Simple pleasures
The drive home from Las Vegas was killing me. There was so much snow and ice on the road and more comming down fast. In all the years that I've been driving I have only been as scared as I was then maybe two or three times. The atmosphere in the car was less than genial and I'm sure that had a lot to do with my stress level. I just couldn't take it a minute longer and decided the best thing to do, for all our sake's was to stop somewhere and just wait a while.
We walked into the coffee shop dripping with sleet, I had little pieces of hail stuck in my hair and my eyes were bloodshot from no sleep the two nights before. I'm sure I've looked better and I'm sure my appearance gave an indication of my temperment as a few people tried to get out of my way quickly. I feel bad about that, I never want to leave the impression that I'm in any way a surley kind of person, but there you have it. Making my way to the counter to order something hot...ANYTHING hot, I notice out of the corner of my eye a scruffy-looking gentleman with a chess board set in front of him. "Cool." I think to myself, "I love chess."
After what seems an eternity of a wait I finaly make my way to a nice quiet table near the fireplace, anxious to sit down and relax.
The gentleman with the chess board in front of him is in his mid fifties, probably. He has a very full beard that is more gray than not, an old, used cowboy hat that is slightly tilted down covering his eyes. I love to look at people, especially their eyes, anyway he has on a great pair of Wrangler jeans with one of the biggest belt buckles I've ever seen, an old-fashioned cowboy cut dress shirt. The kind that has the perlized snaps at the chest pockets. My Dad used to wear those, I have fond memories of those snaps.
As I start to sit down I notice suddenly my chair has been moved. Thinking this guy has taken it for himself, I glare at him. I'm ashamed to say it, but yeah, I realized then that he was pulling out my chair for me so that I could sit down. Now, I'm thinking, I must look really bad for such a gesture, however in retrospect I think this is probably just his way. His mama raised him right. So, I smile and apologize and laugh at myself and while I sit I start to watch him.
People are so interesting to watch, I find myself staring at people when I'm out all the time. I try not to be rude, but sometimes I'm so curious about what is going on I forget myself.
He is seated about four feet away from me, alone at his table with the chess board and a book of crossword puzzles in hand. Every so often he moves a piece on the board and gives a nod of the head as if to say, "Nice move. Yeah. Good job." He looks at his move and then turns to the other hand and works the crossword puzzle. Back and forth with this pattern he goes for at least a half an hour. I'm rivetted. Seriously. First of all I'm thinking how sure he must be of himself, and how comfortable he is to be alone. Second, that he is genuinely entertaining himself. No real gadgets or fast moving entertainment, just him, the book, the board and the nod. Thirdly, he's multi-tasking. A MAN is multi-tasking, enough said.

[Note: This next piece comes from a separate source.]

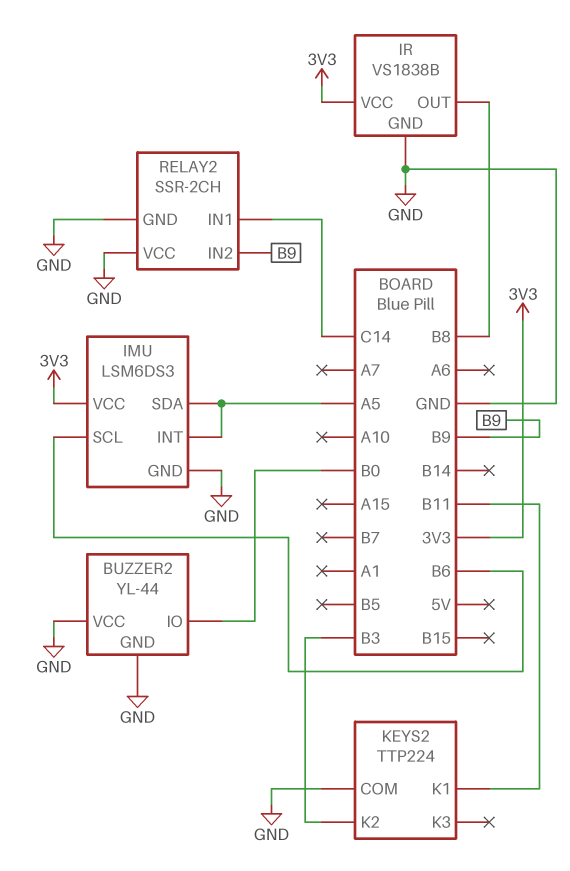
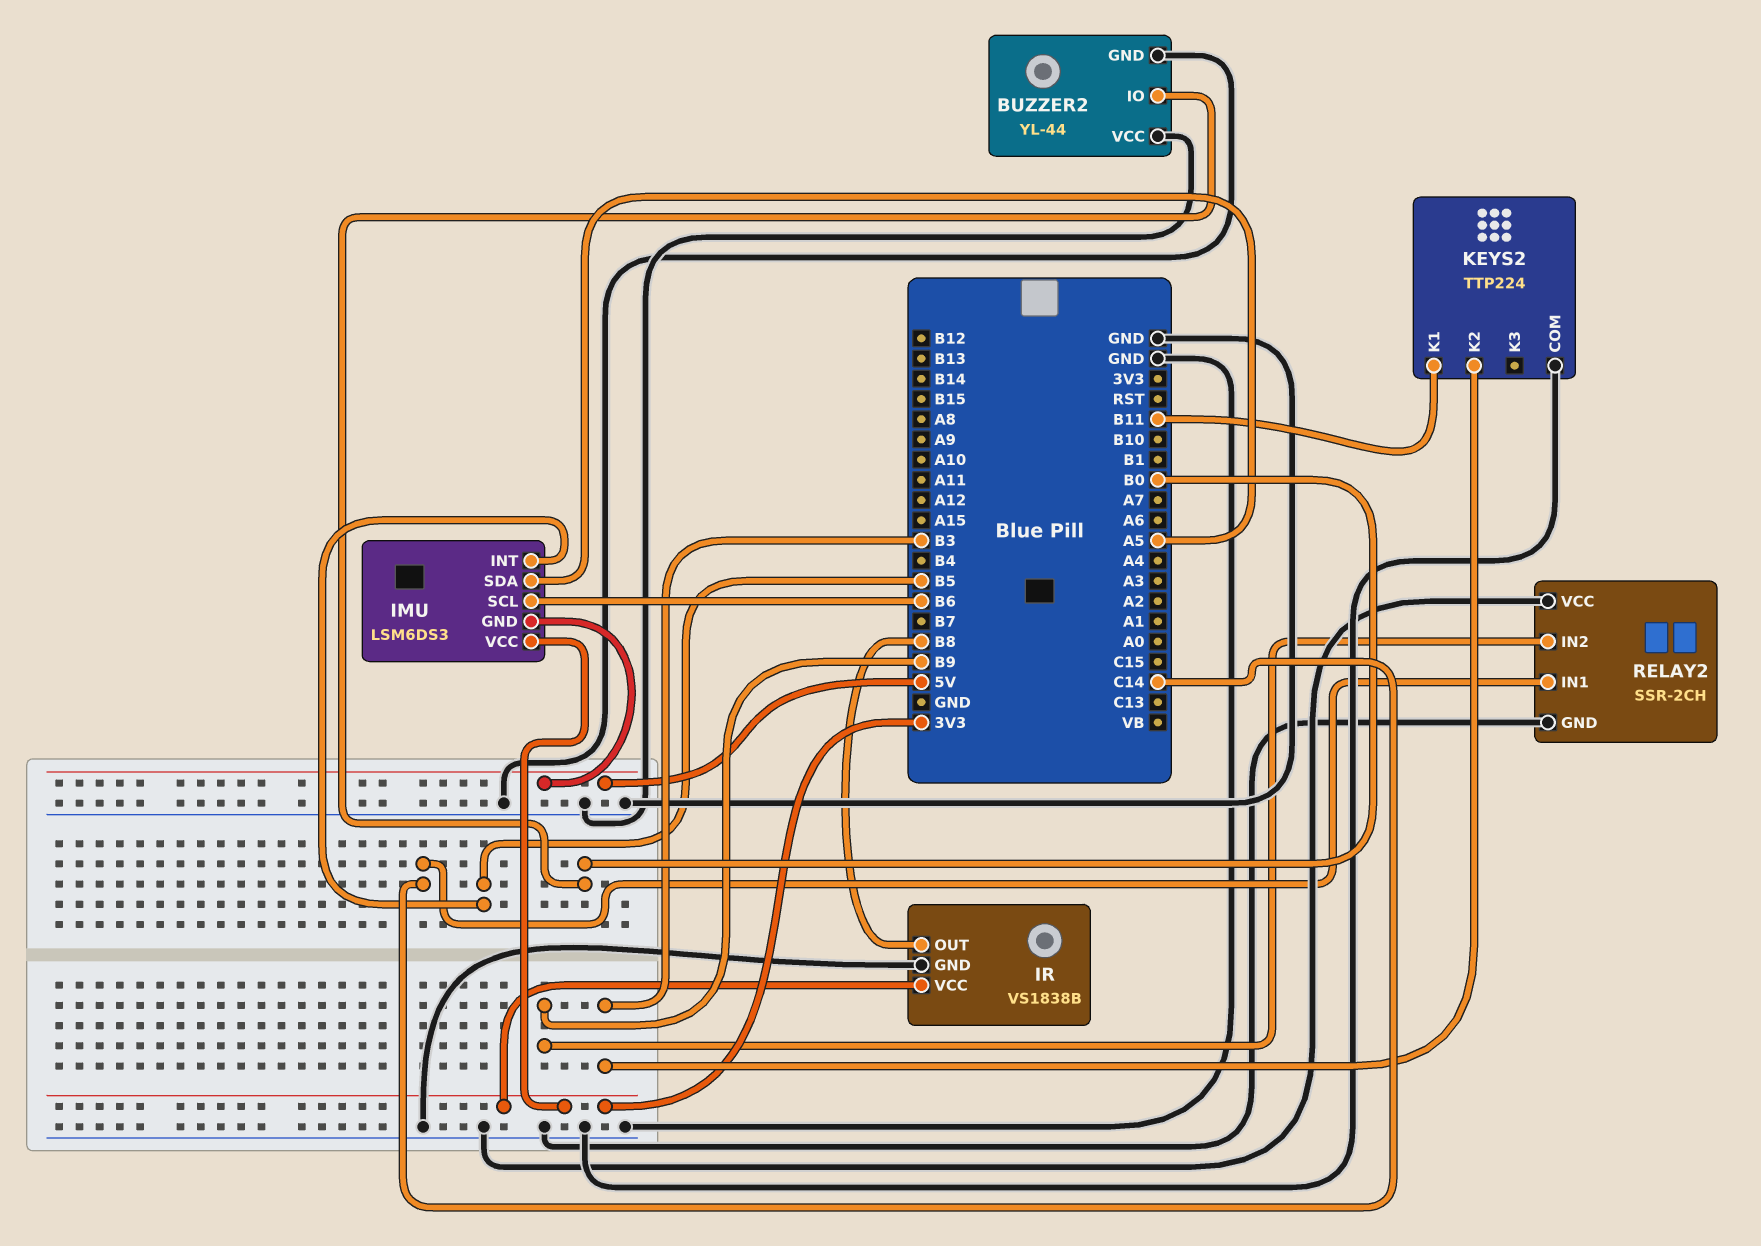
IMU pin GND: GND -> 5V
IMU pin INT: A5 -> B5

Usually when I observe people I don't often find someone just so comfortable and so satisfied with simple pleasures. This gets me to thinking about my own life and what I find enjoyable. I ponder my ability to be alone, my capability to entertain myself, and before I know it I'm relaxed. Watching him has relaxed me.
Ready with my second wind I start to stand and Mr scruffy-looking stands himself pulling out my chair. I'm so thankful and rested and a little awe-struck. I smile warmly and he tips his hat. Smiling in return he nods to the board and says with a wink, "Check mate."